### Given information ###
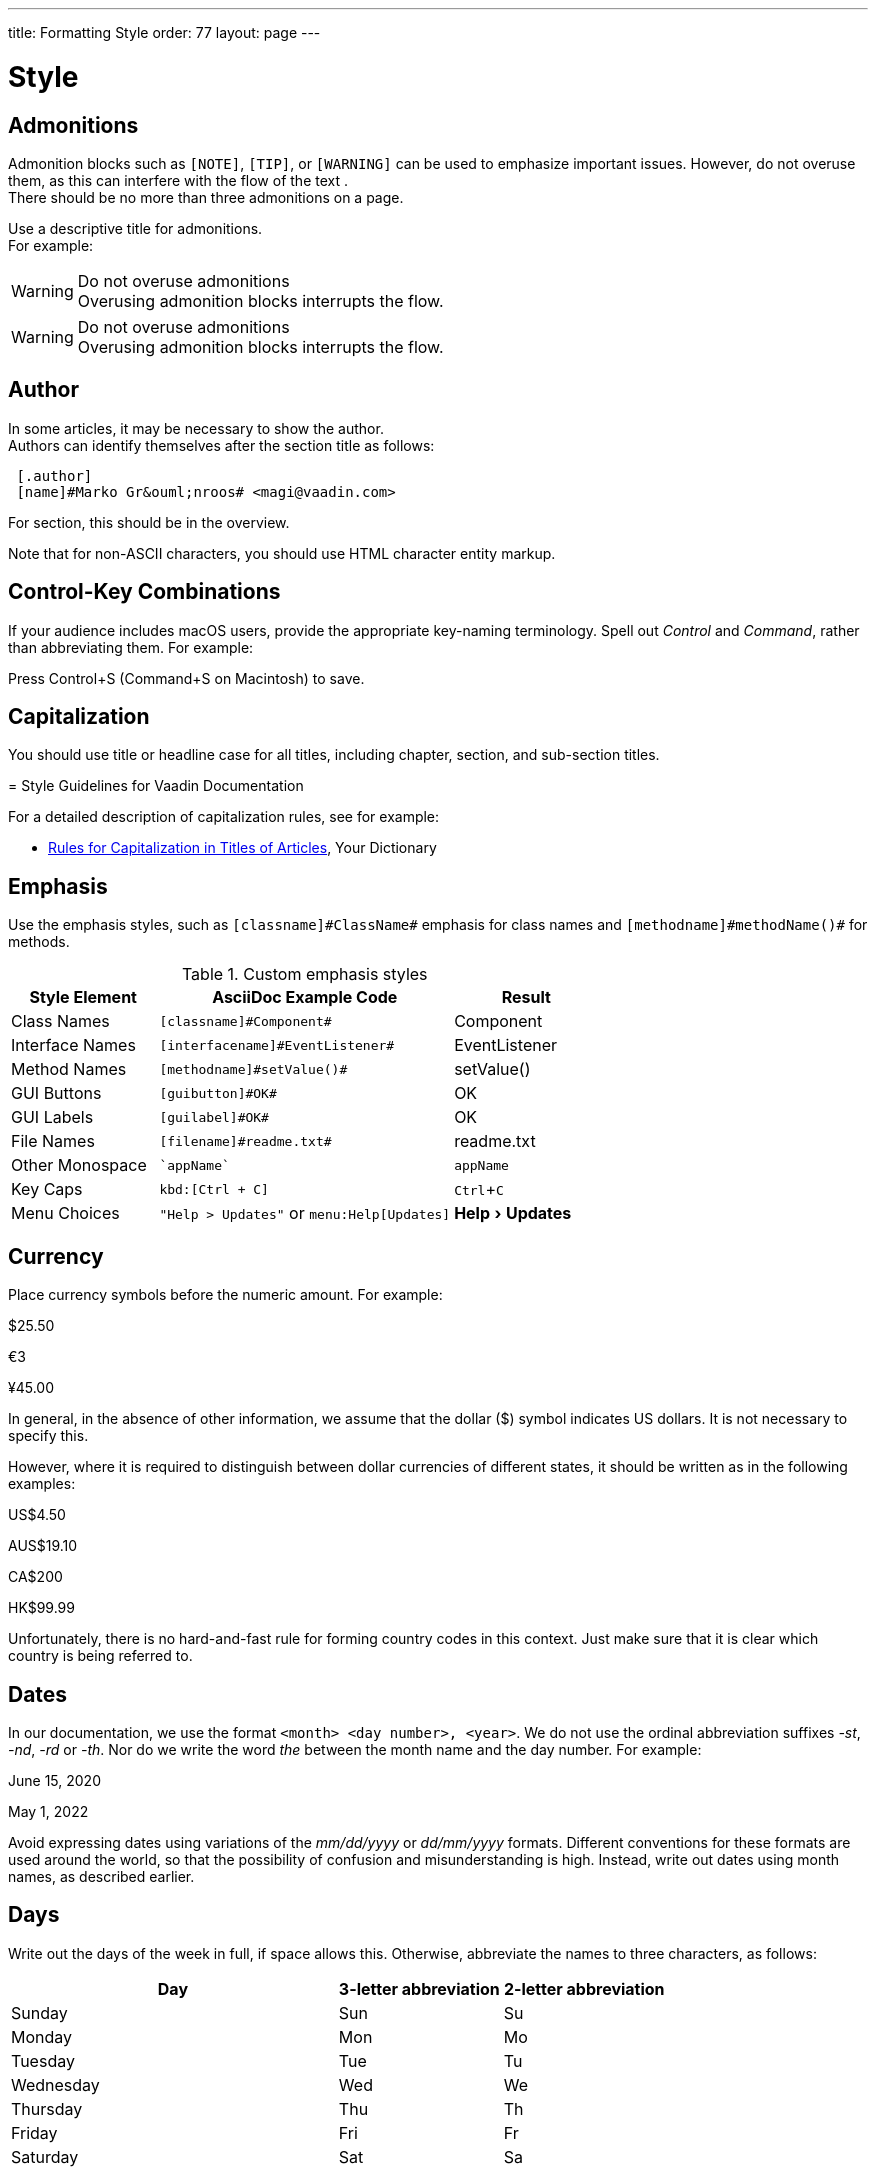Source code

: ---
title: Formatting Style
order: 77
layout: page
---

= Style
:experimental:

++++
<style>
.line-through {
  text-decoration: line-through;
}

.sect2 > .paragraph,
.sect2 > .exampleblock {
  margin-left: 1em;
}
.sect2 > h3 {
  font-size: var(--docs-font-size-h4);
}
.exampleblock.exampleblock {
  border-radius: var(--docs-border-radius-l);
  padding: var(--docs-space-m);
  margin: var(--docs-paragraph-margin) 0;
  border: 1px solid var(--docs-divider-color-2);
}
.exampleblock > .content > :first-child {
  margin-top: 0;
}


.exampleblock > .content > :last-child,
.exampleblock > .content > .paragraph:last-child > p:last-child {
  margin-bottom: 0;
}
</style>

<style>
#toc {
  max-height: calc(100vh - var(--docs-space-l));
  overflow: auto;
}
</style>
++++

== Admonitions
Admonition blocks such as `[NOTE]`, `[TIP]`, or `[WARNING]` can be used to emphasize important issues.
However, do not overuse them, as this can interfere with the flow of the text . +
There should be no more than three admonitions on a page.

Use a descriptive title for admonitions. +
For example:

[example]
====
.Do not overuse admonitions
[WARNING]
Overusing admonition blocks interrupts the flow.


.Do not overuse admonitions
[WARNING]
Overusing admonition blocks interrupts the flow.
====

== Author
In some articles, it may be necessary to show the author. +
Authors can identify themselves after the section title as follows:

----
 [.author]
 [name]#Marko Gr&ouml;nroos# <magi@vaadin.com>
----


For section, this should be in the overview.
// Not sure what this means?

Note that for non-ASCII characters, you should use HTML character entity markup.

== Control-Key Combinations
If your audience includes macOS users, provide the appropriate key-naming terminology.
Spell out _Control_ and _Command_, rather than abbreviating them.
For example:

[example]
====
Press [guibutton]#Control+S# ([guibutton]#Command+S# on Macintosh) to save.
====

== Capitalization

You should use title or headline case for all titles, including chapter, section, and sub-section titles.

[example]
====
= Style Guidelines for Vaadin Documentation
====

For a detailed description of capitalization rules, see for example:

* http://grammar.yourdictionary.com/capitalization/rules-for-capitalization-in-titles.html[Rules for Capitalization in Titles of Articles], Your Dictionary

== Emphasis
Use the emphasis styles, such as
`+++[+++classname+++]#+++ClassName+++#+++` emphasis for class names and
`+++[+++methodname+++]#+++methodName()+++#+++` for methods.

.Custom emphasis styles
[%header, cols="2,4,2"]
|====
|Style Element | AsciiDoc Example Code | Result
|Class Names | `+++[classname]#Component#+++` | [classname]#Component#
|Interface Names | `+++[interfacename]#EventListener#+++` | [interfacename]#EventListener#
|Method Names | `+++[methodname]#setValue()#+++` | [methodname]#setValue()#
|GUI Buttons | `+++[guibutton]#OK#+++` | [guibutton]#OK#
|GUI Labels | `+++[guilabel]#OK#+++` | [guilabel]#OK#
|File Names | `+++[filename]#readme.txt#+++` | [filename]#readme.txt#
|Other Monospace | `+++`appName`+++` | `appName`
|Key Caps | `+++kbd:[Ctrl + C]+++` | kbd:[Ctrl + C]
|Menu Choices | `+++"Help > Updates"+++` or
`+++menu:Help[Updates]+++`| "Help > Updates"
|====

== Currency
Place currency symbols before the numeric amount. For example:

====
$25.50

€3

&yen;45.00
====

In general, in the absence of other information, we assume that the dollar ($) symbol indicates US dollars.
It is not necessary to specify this.

However, where it is required to distinguish between dollar currencies of different states, it should be written as in the following examples:

====
US$4.50

AUS$19.10

CA$200

HK$99.99
====

Unfortunately, there is no hard-and-fast rule for forming country codes in this context.
Just make sure that it is clear which country is being referred to.

pass:[<!-- vale Vale.Spelling = NO -->]

== Dates
In our documentation, we use the format `<month> <day number>, <year>`. We do not use the ordinal abbreviation suffixes _-st_, _-nd_, _-rd_ or _-th_.
Nor do we write the word _the_ between the month name and the day number.
For example:

[example]
====
June 15, 2020

May 1, 2022
====

Avoid expressing dates using variations of the _mm/dd/yyyy_ or _dd/mm/yyyy_ formats.
Different conventions for these formats are used around the world, so that the possibility of confusion and misunderstanding is high.
Instead, write out dates using month names, as described earlier.

== Days
Write out the days of the week in full, if space allows this.
Otherwise, abbreviate the names to three characters, as follows:

[%header,cols="2,1,1"]
|===
|Day | 3-letter abbreviation | 2-letter abbreviation
|Sunday | Sun | Su
|Monday | Mon | Mo
|Tuesday | Tue | Tu
|Wednesday | Wed | We
|Thursday | Thu | Th
|Friday | Fri | Fr
|Saturday | Sat | Sa
|===

== Euro
The _euro_ symbol (&euro;) is represented as `\&euro;` in AsciiDoc.
In amounts of money, place the _euro_ symbol immediately *before* the numeric quantity, in the same way as for, for example, the dollar or pound symbol.

== Listings
You should use the word _follows_ or _following_ to introduce a list or code listing. +
Examples are introduced with _for example_. +
You should end the sentence with a colon (not a period).

For example:

[example]
====
_For example:_

_You can use the following items:_

_It should now look as follows:_
====

== Method Names
Use empty parentheses at the end of method names to denote that they are methods.
In general, do not list parameter types for methods, unless this is required in order to indicate a specific version of a method.
It may also be necessary to specify a parameter when it is relevant in the context.
For example:

[example]
====
Call `setEnabled(false)` to disable it.
====

== Multiplication Sign
If you need to show the multiplication sign, use &times; (`\&times;`), not the letter _x_.
One case for using the multiplication sign is to refer to dimensions.
There should be a non-breaking space on either side of the multiplication sign.
For example:

[example]
====
The image size should be at least 150&nbsp;&times;&nbsp;150 pixels. +
+++[+++That is, _150\&nbsp;\&times;\&nbsp;150 pixels_.+++]+++
====
In code, you obviously need to use the symbol that is required by the  language you are using, which is generally the asterisk character (_*_).

== Number Sign
Do not use the _#_ character to indicate a number.
For example:

[example]
====
[line-through]#See item #3.#
*[Instead, write _See item number 3_.]
====

== Procedures
In technical documentation, we very often want to describe the procedures that are necessary in order to perform some task.
Such procedures usually consist of a series of steps.

In most cases, we start with a top-level sentence.
For example:


[example]
====
Create a new project as follows:

To create a new project, follow these steps:
====

Do not start with an incomplete sentence at the top-level which is then completed by the text of each step.
This structure obliges the reader to keep the top-level text in mind in order to interpret the subsequent text correctly.
For example:

[example]
====
To create a new project, you must: +
+++[+++Avoid beginning with an incomplete sentence which is completed by the text of subsequent steps.+++]+++

Log in&hellip;

Make sure you have installed the plugin&hellip;

Create a new app&hellip;
====

Use parallel structures in the steps that make up the procedure.
In other words, structure each step in a similar way to the others.

== Screenshots
Every page should have at least one screenshot.
There should at least be a screenshot in an introduction or overview section.

// move this to formatting-organization, if not already there
// TODO: check whether it's necessary to keep this, or if it's essentially
// already covered in formatting-organization

== Section
The basic structure of a new section file is as follows:


[example]
====
----
---
title: Title of the section
order: 4
layout: page
---

[[thechapter.thefeature]]
= Fine Feature

[.author]
[name]#Marko Gr&ouml;nroos# <magi@vaadin.com>

The Fine Feature is a feature of a feature...

[[thechapter.thefeature.basic-use]]
== Basic Use
----

&vellip;
====

== Time
Use the _ratio_ character ("&ratio;", `\&ratio;`) as the delimiter in times, rather than a standard colon.
The difference is that the _ratio_ character is vertically centered on the line, whereas the colon character is anchored to the baseline.
For example:

[example]
====
The seminar begins at *11&ratio;00* UTC. +
+++[+++Not _11:00 UTC_.+++]+++
====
###
Brief: Pictures included in the data should be dropped; everything else must be repeated exactly.

Solved problem:
Source code

: ---
title: Formatting Style
order: 77
layout: page
---

= Style
:experimental:

++++
<style>
.line-through {
  text-decoration: line-through;
}

.sect2 > .paragraph,
.sect2 > .exampleblock {
  margin-left: 1em;
}
.sect2 > h3 {
  font-size: var(--docs-font-size-h4);
}
.exampleblock.exampleblock {
  border-radius: var(--docs-border-radius-l);
  padding: var(--docs-space-m);
  margin: var(--docs-paragraph-margin) 0;
  border: 1px solid var(--docs-divider-color-2);
}
.exampleblock > .content > :first-child {
  margin-top: 0;
}


.exampleblock > .content > :last-child,
.exampleblock > .content > .paragraph:last-child > p:last-child {
  margin-bottom: 0;
}
</style>

<style>
#toc {
  max-height: calc(100vh - var(--docs-space-l));
  overflow: auto;
}
</style>
++++

== Admonitions
Admonition blocks such as `[NOTE]`, `[TIP]`, or `[WARNING]` can be used to emphasize important issues.
However, do not overuse them, as this can interfere with the flow of the text . +
There should be no more than three admonitions on a page.

Use a descriptive title for admonitions. +
For example:

[example]
====
.Do not overuse admonitions
[WARNING]
Overusing admonition blocks interrupts the flow.


.Do not overuse admonitions
[WARNING]
Overusing admonition blocks interrupts the flow.
====

== Author
In some articles, it may be necessary to show the author. +
Authors can identify themselves after the section title as follows:

----
 [.author]
 [name]#Marko Gr&ouml;nroos# <magi@vaadin.com>
----


For section, this should be in the overview.
// Not sure what this means?

Note that for non-ASCII characters, you should use HTML character entity markup.

== Control-Key Combinations
If your audience includes macOS users, provide the appropriate key-naming terminology.
Spell out _Control_ and _Command_, rather than abbreviating them.
For example:

[example]
====
Press [guibutton]#Control+S# ([guibutton]#Command+S# on Macintosh) to save.
====

== Capitalization

You should use title or headline case for all titles, including chapter, section, and sub-section titles.

[example]
====
= Style Guidelines for Vaadin Documentation
====

For a detailed description of capitalization rules, see for example:

* http://grammar.yourdictionary.com/capitalization/rules-for-capitalization-in-titles.html[Rules for Capitalization in Titles of Articles], Your Dictionary

== Emphasis
Use the emphasis styles, such as
`+++[+++classname+++]#+++ClassName+++#+++` emphasis for class names and
`+++[+++methodname+++]#+++methodName()+++#+++` for methods.

.Custom emphasis styles
[%header, cols="2,4,2"]
|====
|Style Element | AsciiDoc Example Code | Result
|Class Names | `+++[classname]#Component#+++` | [classname]#Component#
|Interface Names | `+++[interfacename]#EventListener#+++` | [interfacename]#EventListener#
|Method Names | `+++[methodname]#setValue()#+++` | [methodname]#setValue()#
|GUI Buttons | `+++[guibutton]#OK#+++` | [guibutton]#OK#
|GUI Labels | `+++[guilabel]#OK#+++` | [guilabel]#OK#
|File Names | `+++[filename]#readme.txt#+++` | [filename]#readme.txt#
|Other Monospace | `+++`appName`+++` | `appName`
|Key Caps | `+++kbd:[Ctrl + C]+++` | kbd:[Ctrl + C]
|Menu Choices | `+++"Help > Updates"+++` or
`+++menu:Help[Updates]+++`| "Help > Updates"
|====

== Currency
Place currency symbols before the numeric amount. For example:

====
$25.50

€3

&yen;45.00
====

In general, in the absence of other information, we assume that the dollar ($) symbol indicates US dollars.
It is not necessary to specify this.

However, where it is required to distinguish between dollar currencies of different states, it should be written as in the following examples:

====
US$4.50

AUS$19.10

CA$200

HK$99.99
====

Unfortunately, there is no hard-and-fast rule for forming country codes in this context.
Just make sure that it is clear which country is being referred to.

pass:[<!-- vale Vale.Spelling = NO -->]

== Dates
In our documentation, we use the format `<month> <day number>, <year>`. We do not use the ordinal abbreviation suffixes _-st_, _-nd_, _-rd_ or _-th_.
Nor do we write the word _the_ between the month name and the day number.
For example:

[example]
====
June 15, 2020

May 1, 2022
====

Avoid expressing dates using variations of the _mm/dd/yyyy_ or _dd/mm/yyyy_ formats.
Different conventions for these formats are used around the world, so that the possibility of confusion and misunderstanding is high.
Instead, write out dates using month names, as described earlier.

== Days
Write out the days of the week in full, if space allows this.
Otherwise, abbreviate the names to three characters, as follows:

[%header,cols="2,1,1"]
|===
|Day | 3-letter abbreviation | 2-letter abbreviation
|Sunday | Sun | Su
|Monday | Mon | Mo
|Tuesday | Tue | Tu
|Wednesday | Wed | We
|Thursday | Thu | Th
|Friday | Fri | Fr
|Saturday | Sat | Sa
|===

== Euro
The _euro_ symbol (&euro;) is represented as `\&euro;` in AsciiDoc.
In amounts of money, place the _euro_ symbol immediately *before* the numeric quantity, in the same way as for, for example, the dollar or pound symbol.

== Listings
You should use the word _follows_ or _following_ to introduce a list or code listing. +
Examples are introduced with _for example_. +
You should end the sentence with a colon (not a period).

For example:

[example]
====
_For example:_

_You can use the following items:_

_It should now look as follows:_
====

== Method Names
Use empty parentheses at the end of method names to denote that they are methods.
In general, do not list parameter types for methods, unless this is required in order to indicate a specific version of a method.
It may also be necessary to specify a parameter when it is relevant in the context.
For example:

[example]
====
Call `setEnabled(false)` to disable it.
====

== Multiplication Sign
If you need to show the multiplication sign, use &times; (`\&times;`), not the letter _x_.
One case for using the multiplication sign is to refer to dimensions.
There should be a non-breaking space on either side of the multiplication sign.
For example:

[example]
====
The image size should be at least 150&nbsp;&times;&nbsp;150 pixels. +
+++[+++That is, _150\&nbsp;\&times;\&nbsp;150 pixels_.+++]+++
====
In code, you obviously need to use the symbol that is required by the  language you are using, which is generally the asterisk character (_*_).

== Number Sign
Do not use the _#_ character to indicate a number.
For example:

[example]
====
[line-through]#See item #3.#
*[Instead, write _See item number 3_.]
====

== Procedures
In technical documentation, we very often want to describe the procedures that are necessary in order to perform some task.
Such procedures usually consist of a series of steps.

In most cases, we start with a top-level sentence.
For example:


[example]
====
Create a new project as follows:

To create a new project, follow these steps:
====

Do not start with an incomplete sentence at the top-level which is then completed by the text of each step.
This structure obliges the reader to keep the top-level text in mind in order to interpret the subsequent text correctly.
For example:

[example]
====
To create a new project, you must: +
+++[+++Avoid beginning with an incomplete sentence which is completed by the text of subsequent steps.+++]+++

Log in&hellip;

Make sure you have installed the plugin&hellip;

Create a new app&hellip;
====

Use parallel structures in the steps that make up the procedure.
In other words, structure each step in a similar way to the others.

== Screenshots
Every page should have at least one screenshot.
There should at least be a screenshot in an introduction or overview section.

// move this to formatting-organization, if not already there
// TODO: check whether it's necessary to keep this, or if it's essentially
// already covered in formatting-organization

== Section
The basic structure of a new section file is as follows:


[example]
====
----
---
title: Title of the section
order: 4
layout: page
---

[[thechapter.thefeature]]
= Fine Feature

[.author]
[name]#Marko Gr&ouml;nroos# <magi@vaadin.com>

The Fine Feature is a feature of a feature...

[[thechapter.thefeature.basic-use]]
== Basic Use
----

&vellip;
====

== Time
Use the _ratio_ character ("&ratio;", `\&ratio;`) as the delimiter in times, rather than a standard colon.
The difference is that the _ratio_ character is vertically centered on the line, whereas the colon character is anchored to the baseline.
For example:

[example]
====
The seminar begins at *11&ratio;00* UTC. +
+++[+++Not _11:00 UTC_.+++]+++
====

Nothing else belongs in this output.